Showing posts with label worts. Show all posts
Showing posts with label worts. Show all posts

Thursday, February 18, 2010

Joutes

15th century cookery book I
Ab. 1420 A.D.

Joutes

—Take Borage, Vyolet, Malwys, Percely, Yong Wortys, Bete, Auence, Longebeff, wyth Orage an oþer, pyke hem clene, and caste hem on a vessel, and boyle hem a goode whyle; þan take hem and presse hem on a fayre bord, an hew hem ryght smal, an put whyte brede þer-to, an grynd wyth-al; an þan caste hem in-to a fayre potte, an gode freshe brothe y-now þer-to þorw a straynowr, & caste [supplied by ed.] þer-to .ij. or .iij.
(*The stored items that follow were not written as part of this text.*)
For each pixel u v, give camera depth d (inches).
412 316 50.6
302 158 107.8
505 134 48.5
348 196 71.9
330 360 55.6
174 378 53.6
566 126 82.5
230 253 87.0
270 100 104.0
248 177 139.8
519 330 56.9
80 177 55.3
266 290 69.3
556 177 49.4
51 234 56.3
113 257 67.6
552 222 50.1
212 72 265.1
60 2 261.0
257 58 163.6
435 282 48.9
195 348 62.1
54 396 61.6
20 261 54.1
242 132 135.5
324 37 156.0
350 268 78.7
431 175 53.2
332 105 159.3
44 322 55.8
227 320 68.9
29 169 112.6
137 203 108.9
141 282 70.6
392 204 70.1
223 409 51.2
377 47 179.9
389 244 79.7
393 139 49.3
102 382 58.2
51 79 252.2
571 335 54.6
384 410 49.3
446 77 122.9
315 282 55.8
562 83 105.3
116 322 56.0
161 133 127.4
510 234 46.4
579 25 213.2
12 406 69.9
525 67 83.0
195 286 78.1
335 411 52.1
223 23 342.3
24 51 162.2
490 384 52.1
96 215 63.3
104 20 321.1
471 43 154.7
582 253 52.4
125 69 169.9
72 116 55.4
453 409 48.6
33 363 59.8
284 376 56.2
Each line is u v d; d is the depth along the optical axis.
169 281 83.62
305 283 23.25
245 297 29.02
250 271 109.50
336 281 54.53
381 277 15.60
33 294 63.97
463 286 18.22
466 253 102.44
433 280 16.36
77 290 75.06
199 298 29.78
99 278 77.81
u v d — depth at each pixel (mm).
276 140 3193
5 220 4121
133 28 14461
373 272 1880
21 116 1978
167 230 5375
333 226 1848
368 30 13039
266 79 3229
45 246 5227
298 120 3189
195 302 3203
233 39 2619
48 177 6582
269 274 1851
Marybonys, or ellys fayre fresche brothe of beff, and let hem sethe to-gederys a whyle an þan caste þer-to Safron, and let hem sethe to-gederys a whyle, an þan caste þer-to safron and salt; and serue it forth in a dysshe, an bakon y-boylyd in a-noþer dysshe, as men seruyth furmenty wyth venyson.


modern English

Joutes (pottage with boiled herbs)

--Take Borage, Violet, Mallows, Parsley, Young Worts (herbs/leafy vegetable), Beet (likely the greens), Avens (wood avens?), (Oxtongue, leaves), Orach (leaves) and other, pick them clean, and cast them on[into] a vessel, and boil them a good while; then take them and press them on a good board, and hew(chop) them right small, and put white bread thereto, and grin with all (of the ingredients); and then cast them into a good pot, and enough good fresh broth thereto through a strainer, and cast two or three marrowbones, or else fair good fresh broth of beef, and let them boil together a while and then cast in saffron, and let it boil together a while, and then cast in saffron and salt; and serve it forth in a dish, and bacon boiled in another dish, as men serve furmenty with venison.

Wednesday, February 17, 2010

Lange Wortes de pesoun

15th century Book I
Ab. 1420 A.D.


Lange Wortes de pesoun

—Take grene pesyn, an washe hem clene an caste hem on a potte, an boyle hem tyl þey breste, an þanne take hem vppe of þe potte, an put hem with brothe yn a-noþer potte, and lete hem kele; þan draw hem þorw a straynowre in-to a fayre potte, an þan take oynonys, and screde hem in to or þre, an take hole wortys and boyle hem in fayre water: and take hem vppe, an ley hem on a fayre bord, an cytte on .iij. or iiij., an ley hem to þe oynonys in þe potte, to þe drawyd pesyn; an let hem boyle tyl þey ben tendyr; an þanne tak fayre oyle and frye hem, or ellys sum fresche broþe of sum maner fresche fysshe, an caste þer-to, an Safron, an salt a quantyte, and serue it forth.


Modern English

Long Worts with peas

--Take green peas, and wash them clean and cast then in a pot, and boil them till they burst, and then take them (out) of the pot, and put them with broth in another pot, and let them cool then draw them through a stainer into a good pot, and then take onions, and chop them into two or three, and take whole worts[vegetable/herbs] and boil them in good water: and take them up, and lay then on a good board, and lay on 3 or 4 (3 or 4 of the herbs), and lay them to[put them with] the onions in the pot, to the drawn [strained] peas; and let them boil till they are tender; and then take good oil and fry them, or else some manner (of) fresh fish, and cast thereto, and saffron, and a quantity of salt, and serve it forth.

Tuesday, February 16, 2010

Lange Wortys de chare.

15th century Cookbook I
Ab. 1420 A.D.

Lange Wortys de chare

—Take beeff and merybonys, and boyle yt in fayre water; þan take fayre wortys and wassche hem clene in water, and parboyle hem in clene water; þan take hem vp of þe water after þe fyrst boylyng, an cut þe leuys a-to or a-þre, and caste hem in-to þe beff, and boyle to gederys: þan take a lof of whyte brede and grate yt, an caste it on þe pot, an safron & salt, & let it boyle y-now, and serue forth.

 Modern English

 Long Worts with meat

--Take beef and marrowbones, and boil it[actually, them] in fair[good] water; then take good worts[vegetables, likely leafy in this case] and wash them clean in water, and parboil him [them] in clean water; then take them up of the water [out of the water] after the first boiling [after it starts to boil], and cut the leaves in two or in three, and cast them into the beef, and boil together: than take a loaf of white bread and grate it, and cast it on the pot, (with) saffron and salt, and let it boil it enough, and serve forth.